··· Provided text ···
For many solar system objects, however, it is difficult or impossible
to position the observer along the line between the sun and the target.
But thanks to the extraordinary maneuverability provided by Dawn's ion
engine, we may be able to perform the desired measurement in Occator Crater.
[Image]
This 3-D image of part of Occator Crater, the brightest area on Ceres,
was created with photos from Dawn's lowest altitude orbit at 240 miles
(385 kilometers). The spacecraft took pictures of this scenery from different angles, forming stereo views. To perceive the 3-D, you need colored filters, with red for your left eye and blue for your right. (You can get a 4-D
view by looking at it for a while. However, apart from the daily and annual changes in the angle of the incoming sunlight, no changes are expected
to be discernible even over a few years.) If you don't have access to
stereo glasses, you can see a more conventional photo here. The bright
region on the left, Cerealia Facula, is about nine miles (14 kilometers) across, and the stereo reveals a dome that rises to about 1,300 feet (400 meters). The other bright areas are collectively called Vinalia Faculae. Occator is on this map at 20N, 239E. Full image and caption. Image
credit: NASA/JPL-Caltech/UCLA/MPS/DLR/IDA
It was nearly a century after Seeliger's description of shadow hiding
before scientists realized that there is another contributor to the opposition surge, which we mention only briefly here. It depends on the principle
of constructive interference, which applies more in physics than in politics. Waves (in this case, light waves) that have their crests at the same places can add up to be especially strong (which makes the light bright). (Destructive
interference, which may be more evident outside of the physics realm,
occurs when troughs of one wave cancel crests of another.) We will not
delve into why constructive interference tends to occur at opposition,
but anyone with a thorough understanding of classical electromagnetic
theory can work it out, as physicists did in the 1960s to 1980s. (More properly, it should be formulated not classically but quantum mechanically, but we recognize that some readers will prefer the former methodology
because it is, as one physicist described it in 1968, "much simpler and
more satisfying to the physical intuition." So, why make it hard?) For convenient use to ruin parties, the most common term for constructive interference in the opposition surge is coherent backscatter, but it sometimes goes by the other comparably self-explanatory terms weak photon localization and time reversal symmetry. Regardless of the name, as the light waves interact with the material they are illuminating at opposition, constructive interference can produce a surge in brightness.
···
**Exercise goal**
Transcribe everything in the Ceres passage from "For many solar" down to "in Occator Crater.". Answer from the passage alone, without outside sources.
··· Source material ···
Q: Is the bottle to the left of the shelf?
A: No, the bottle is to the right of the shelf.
···
**Response area**
For many solar system objects, however, it is difficult or impossible
to position the observer along the line between the sun and the target.
But thanks to the extraordinary maneuverability provided by Dawn's ion
engine, we may be able to perform the desired measurement in Occator Crater.